先日、ここ数ヶ月依頼されていた、医薬系企業向けのディープラーニング構築と解析のコンサルの目処が立ちクライアントに報告を行った。想像以上に順調に解析が進み、精度も想定以上に高いシステムが構築できたので、クライアントには非常に好評であった。
入力データ空間が1万次元を超え、かつ、画像の画素数の様なデータの性質が一様なものではなかったため、パラメータチューニングが非常に複雑で期間を要するのではないかと想定していたが、予想に反し短期間でLOSS、ACCが収束し精度も向上できた。
この業務を通じて、AIに見えて人間に見えない世界があるのではないかということを考え始めた。
私は、人間は自分が理解できないことを「複雑」と解釈する傾向があると思う。人間が「複雑」と考えていることの要因はいくつかに分類されるが、主なものは以下の4タイプではないかと私は推察する。
1.規則性はあるが多数の要素が関係し、その関係性が高次元空間で表現されるため想像できない問題
2.規則性はあるが、雑音が多く雑音に規則性が埋もれていれ関係性が把握しにくい問題
例)中長期天気予報など
3.規則性はあるが、規則性が緩いため把握には習熟が必要な問題
例)言語の習得や、対話など
4.要素及びシステム境界も不明なくらい複雑な問題
例)株式投資などの金融システムの予測
どれも過去から現在まで、シミュレーション技術や機械学習、人工知能などの技術によって問題解決に関する取り組みが図られている。
その中で、現状、解決に対する取り組みが少ないと考えられるのは、1のタイプではないだろうか。今回弊社が取り組んだ問題も結果的には1のタイプに分類される。取り組みが少ない原因としては、これまでの多くの研究では、とりうる解法の見通しがある程度つく、もしくは人間の頭でイメージが可能な解法で解決されることが多いが、1のタイプのように高次元空間への写像関係を導く問題については解決の見通しについて、なかなか人間がイメージをもつことが難しいためである。

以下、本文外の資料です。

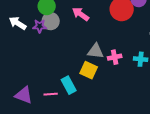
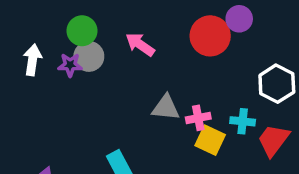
white arrow: (18, 23) -> (32, 60), turned 66
yellow square: (89, 70) -> (210, 140), moved

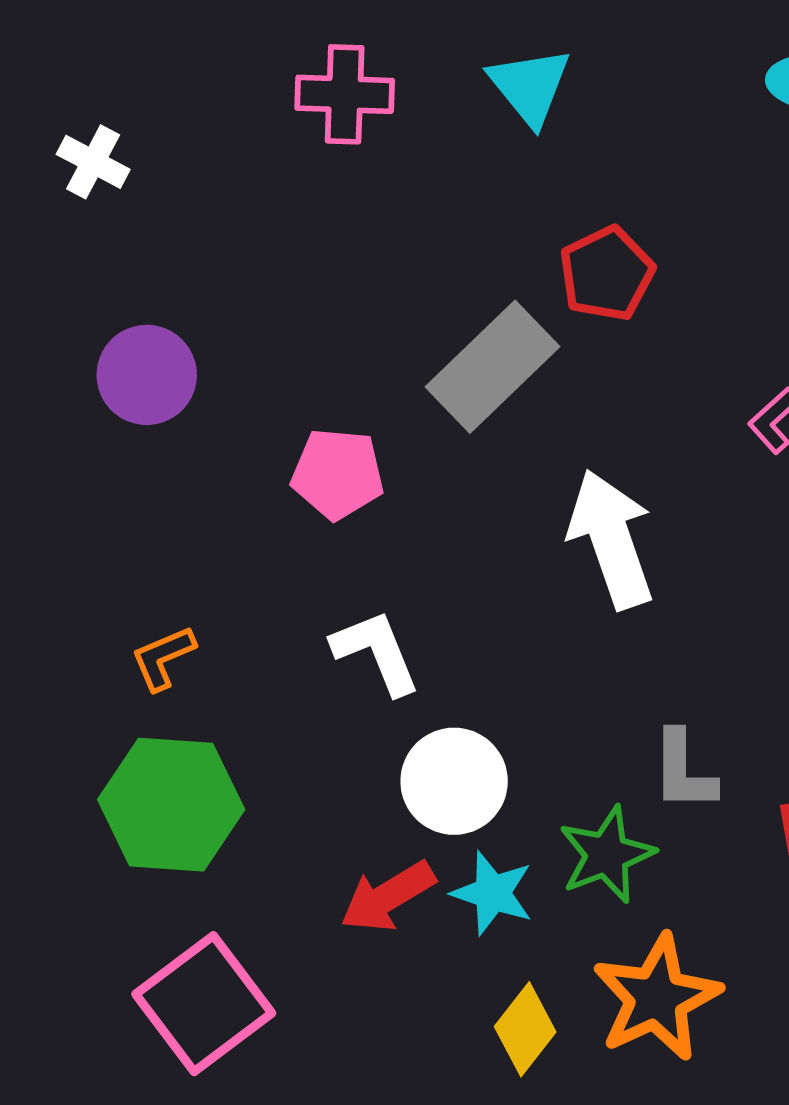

SVM(サポートベクターマシン)やディープラーニングなどの機械学習が得意とするものそのような高次元空間への写像関係探索による特徴抽出である。これらは高次元の写像を最適化解析を含む学習や、超平面への写像により線形化すると言われる高度な数理学的な手法を適用している。したがって、よく言われるように、ディープラーニングが何をしているのかを理解するには、それらの高次元や超平面への写像の状況を人間が理解する必要があるが、現段階ではそれらをそのまま理解することは困難である。そのため、現在、「AIが何を考えているかわかるようにすることが課題」という発言、記事を多く見かける。しかし、そのようなことが可能なのであろうか、私はしばしば、「可視化」という言葉で表現されるような、せいぜい3次元空間しかイメージできない一般人が理解できるようにAIの内部の情報を縮退し表現、理解することは、そもそも無理なのではないだろうか?と考える。
そういう意味では、すでに機械が人間を超えるという「シンギュラリティ時代」は始まっていると考えても過言ではないと考える。ただし、世間が心配しているようなAIの暴走については、AIが自律的に課題を設定し解決するといったことができるようにならない限りありえない。
そういった心配をするよりは、1のタイプの問題に対し積極的に機械学習、AIを活用し、問題解決を図ることで人類の進歩を促進するべきではないだろうか。